Swapping is trivial: Change one line and re-run optimization. The signature stays the same.
Key takeaways #
Signatures separate intent from implementation. Define what you want (input and output types) without specifying how to prompt for it. This makes the code model-agnostic.
Metrics replace guessing. Instead of manually tweaking prompts and hoping they improve overall performance, write a metric once and let the optimizer find the best prompt automatically.
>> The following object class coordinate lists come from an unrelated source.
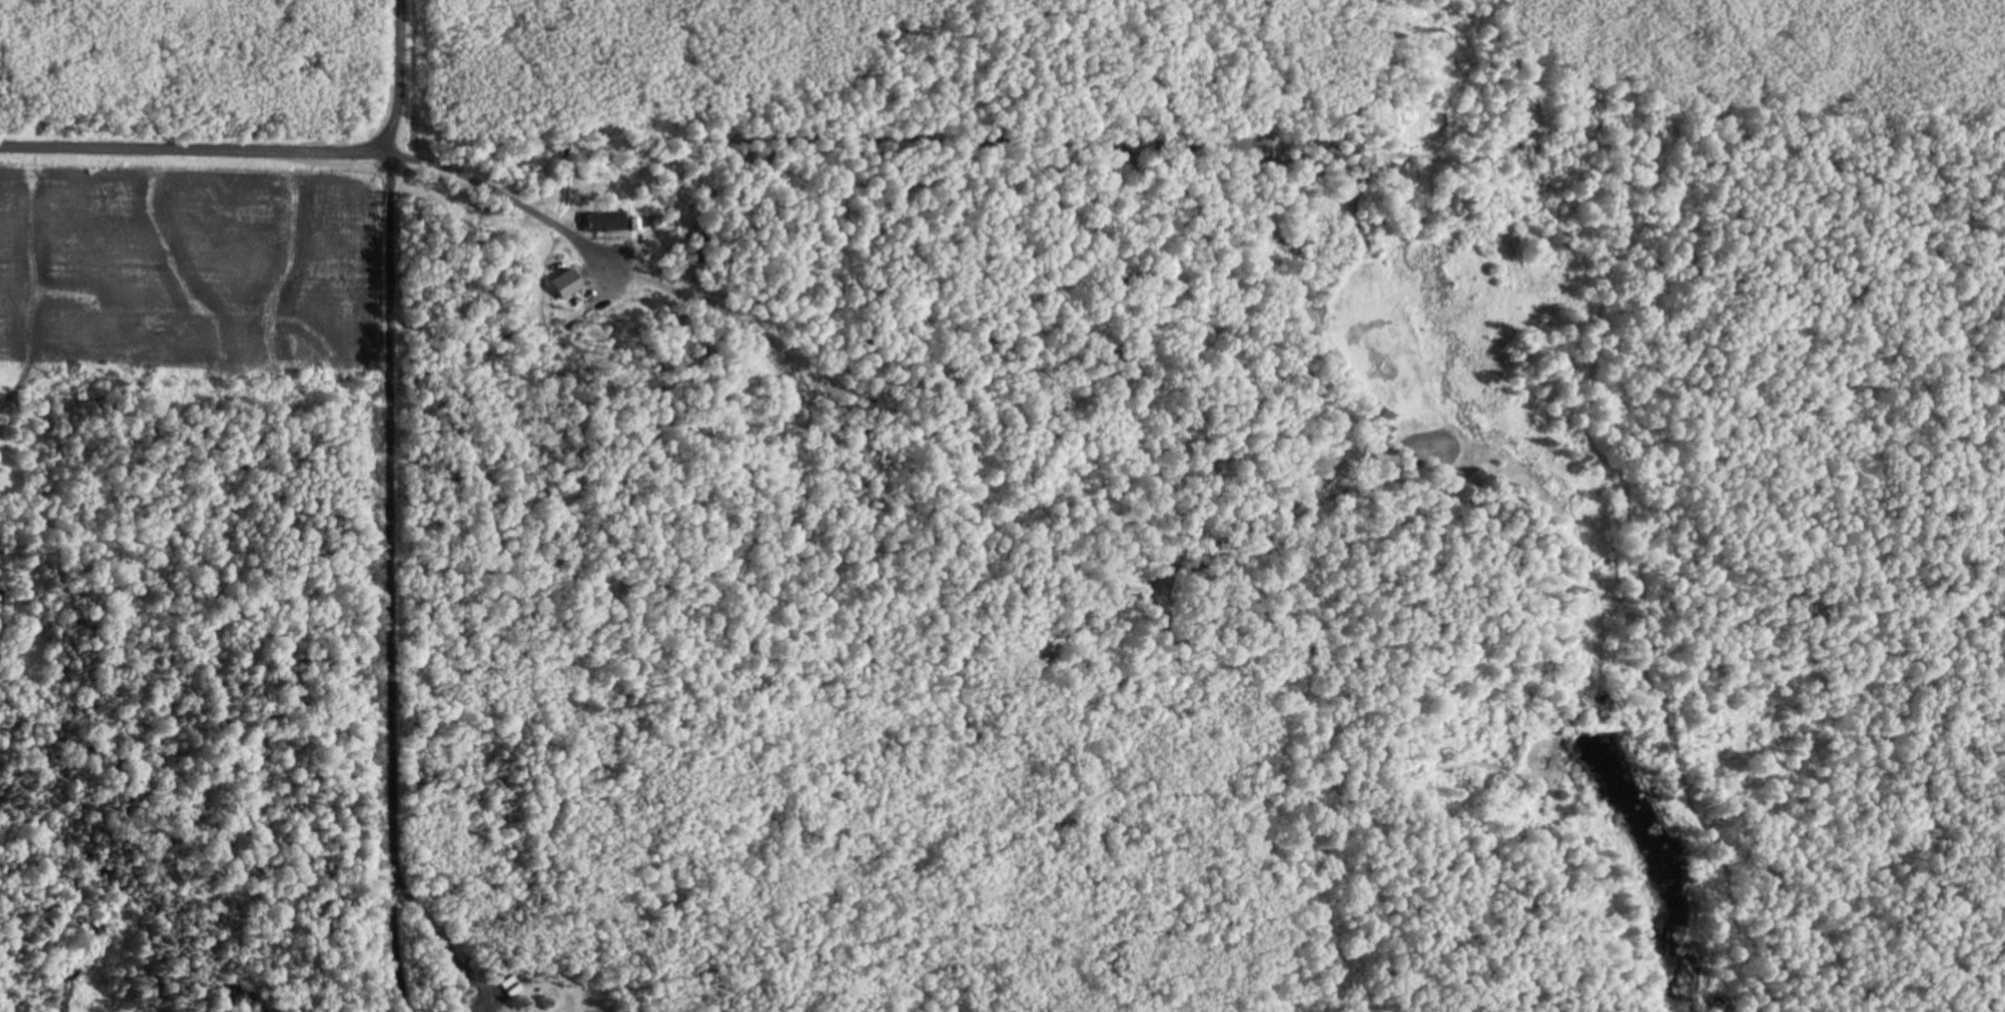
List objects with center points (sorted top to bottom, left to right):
road: (194, 150)
road: (499, 195)
building: (651, 219)
building: (605, 220)
building: (635, 221)
building: (567, 282)
road: (390, 423)
road: (392, 929)

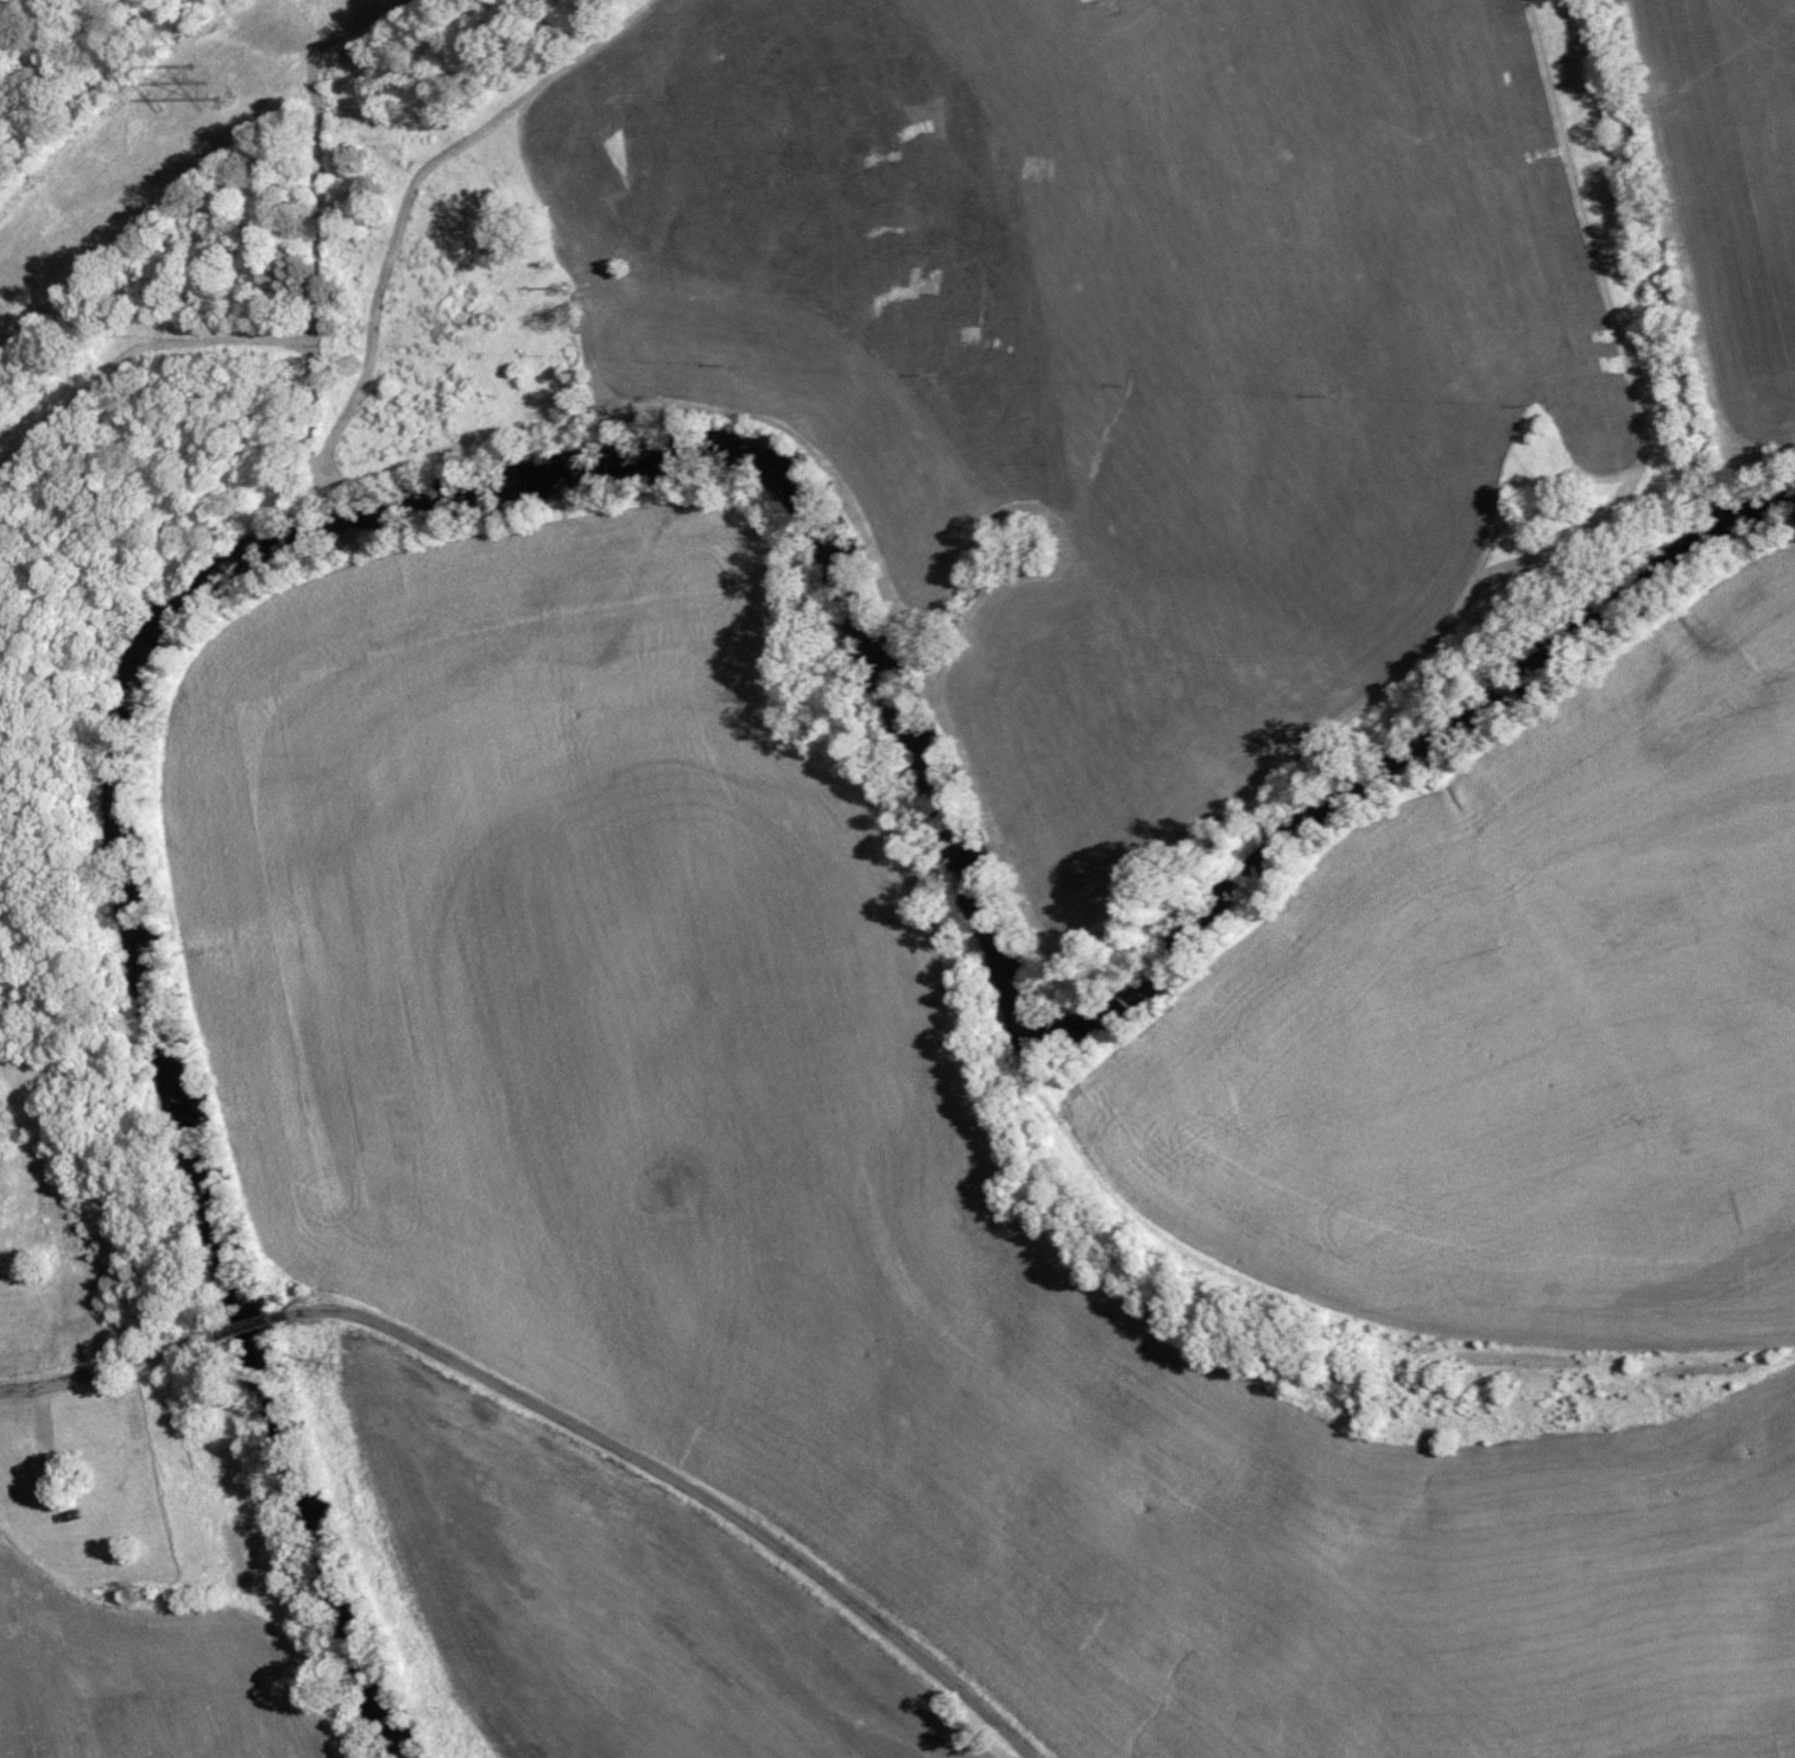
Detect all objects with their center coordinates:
power tower: (207, 84)
road: (965, 134)
river: (654, 457)
road: (251, 1326)
road: (110, 1367)
building: (41, 1457)
building: (94, 1463)
road: (684, 1486)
Optimization is a build-time step. Don’t run the optimizer in production. Run it offline, save the compiled module and load it at runtime. This keeps production code simple and fast.
Few-shot examples matter. BootstrapFewShot improved accuracy by 20 percentage points just by selecting the right demonstrations. No prompt engineering, no trial and error.
Evaluation is the safety net. When switching models or updating the optimizer, rerun eval.py on the test set. If the score drops, you know immediately. Run it in the release pipeline as part of the deployment requirements. Without such evals with appropriate thresholds, you have no chance to know how your system will perform.